**Text for analysis**.
# DTC API SDK Method Flow Guide

This notebook demonstrates the complete workflow for processing documents using the DTC API SDK's new `upload_file_to_webhook()` method.

## Overview

The document processing flow consists of 3 simple steps:
1. **Create Task** - Set up a processing task with pipeline configuration
2. **Upload File** - Process document through webhook endpoint
3. **Automatic Cleanup** - Task cleans up automatically (no manual action needed)

Let's walk through each step!


In [None]:
# Import required libraries
import json
import os
from dtc_api_sdk.client import DTCApiClient

# Initialize the DTC API client
# Note: The client automatically looks for DTC_API_KEY environment variable
# You can also pass api_key directly: DTCApiClient(api_key="your_key_here")
client = DTCApiClient()

print("✅ SDK client initialized successfully!")
print(f"Base URL: {client.base_url}")
print(f"API Key source: {'Environment variable DTC_API_KEY' if os.getenv('DTC_API_KEY') else 'Direct parameter'}")
print(f"API Key: {client.api_key[:20]}...")  # Show first 20 chars for verification


✅ SDK client initialized successfully!
Base URL: https://eaas-dev.aparavi.com
API Key: qFz-sHpQd3NMAk1XU9Xv...


In [2]:
# Load pipeline configuration from JSON file
with open('../example_pipelines/simpleparser.json', 'r') as f:
    pipeline_data = json.load(f)

# Wrap configuration with required "pipeline" key
pipeline_config = {
    "pipeline": {
        "source": "webhook_1",
        "components": pipeline_data.get("components", [])
    }
}

print("✅ Pipeline configuration loaded")
print(f"Components: {len(pipeline_config['pipeline']['components'])}")

**Task details**.
Can you extend the DTC API SDK notebook past its final line?

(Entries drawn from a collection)
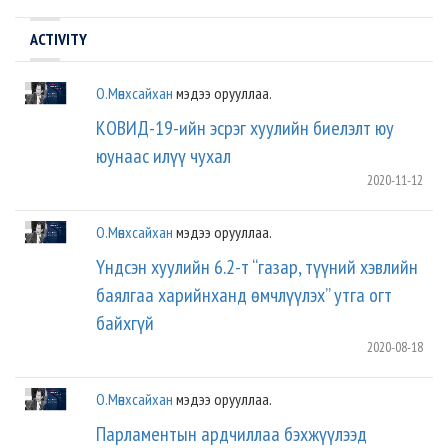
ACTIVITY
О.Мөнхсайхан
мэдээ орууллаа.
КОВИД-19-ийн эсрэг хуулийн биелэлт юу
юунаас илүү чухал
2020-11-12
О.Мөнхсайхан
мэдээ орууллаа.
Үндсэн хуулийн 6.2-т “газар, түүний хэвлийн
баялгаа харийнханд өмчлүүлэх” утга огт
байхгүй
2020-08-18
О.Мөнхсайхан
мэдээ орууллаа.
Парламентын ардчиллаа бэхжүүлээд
--
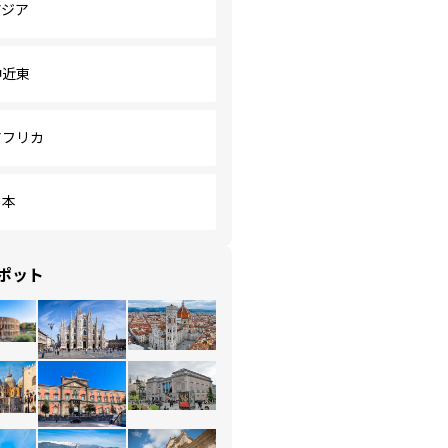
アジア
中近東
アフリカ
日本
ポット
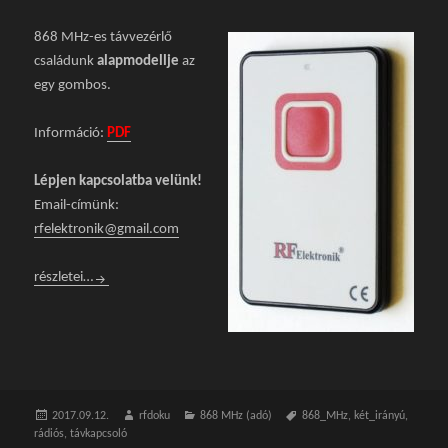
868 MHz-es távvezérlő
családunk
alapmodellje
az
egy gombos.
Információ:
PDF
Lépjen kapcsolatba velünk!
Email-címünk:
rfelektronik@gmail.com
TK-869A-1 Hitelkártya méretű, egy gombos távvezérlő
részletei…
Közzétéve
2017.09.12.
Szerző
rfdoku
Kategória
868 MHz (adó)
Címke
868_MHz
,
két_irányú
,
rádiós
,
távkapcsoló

**Output for this task**.
# Create task using the pipeline configuration
task_token = client.execute_task(
    pipeline_config, 
    name="SDK Flow Demo Task"
)

print(f"✅ Task created successfully!")
print(f"Task Token: {task_token}")
print(f"Task ready for file processing")


✅ Pipeline configuration loaded
Components: 3
✅ Task created successfully!
Task Token: f1c4c7cc-6cf1-43be-b5aa-764f3b4b6121
Task ready for file processing


## Step 2: Upload & Process Document

Now we can upload a document for processing using the new `upload_file_to_webhook()` method. This method handles all the complexity of direct file upload automatically.


In [3]:
# Check what files are available for testing
import os
test_files = os.listdir('../test_data')
print("Available test files:")
for file in test_files:
    print(f"  - {file}")

# Choose a file for processing
file_path = "../test_data/10-MB-Test.docx"  # Using a file that we know exists
print(f"\n📄 Processing file: {file_path}")

# Upload and process the file using the new SDK method
try:
    result = client.upload_file_to_webhook(
        token=task_token,
        file_path=file_path,
        timeout=60
    )
    
    print("✅ File processed successfully!")
    print(f"Result type: {type(result)}")
    print(f"Result keys: {list(result.keys()) if isinstance(result, dict) else 'Not a dict'}")
    
    # Show a sample of the result
    if isinstance(result, dict):
        for key, value in result.items():
            if isinstance(value, str) and len(value) > 100:
                print(f"{key}: {value[:100]}...")
            else:
                print(f"{key}: {value}")
    else:
        print(f"Result: {result}")
        
except Exception as e:
    print(f"❌ Error processing file: {e}")
    print("This might be due to server connection issues, but the method call structure is correct.")


Available test files:
  - 10-MB-Test.docx
  - 10-MB-Test.xlsx
  - 1301648458579-12786030723-ticket.pdf
  - Challenge_LeadAiDev.docx

📄 Processing file: ../test_data/10-MB-Test.docx
✅ File processed successfully!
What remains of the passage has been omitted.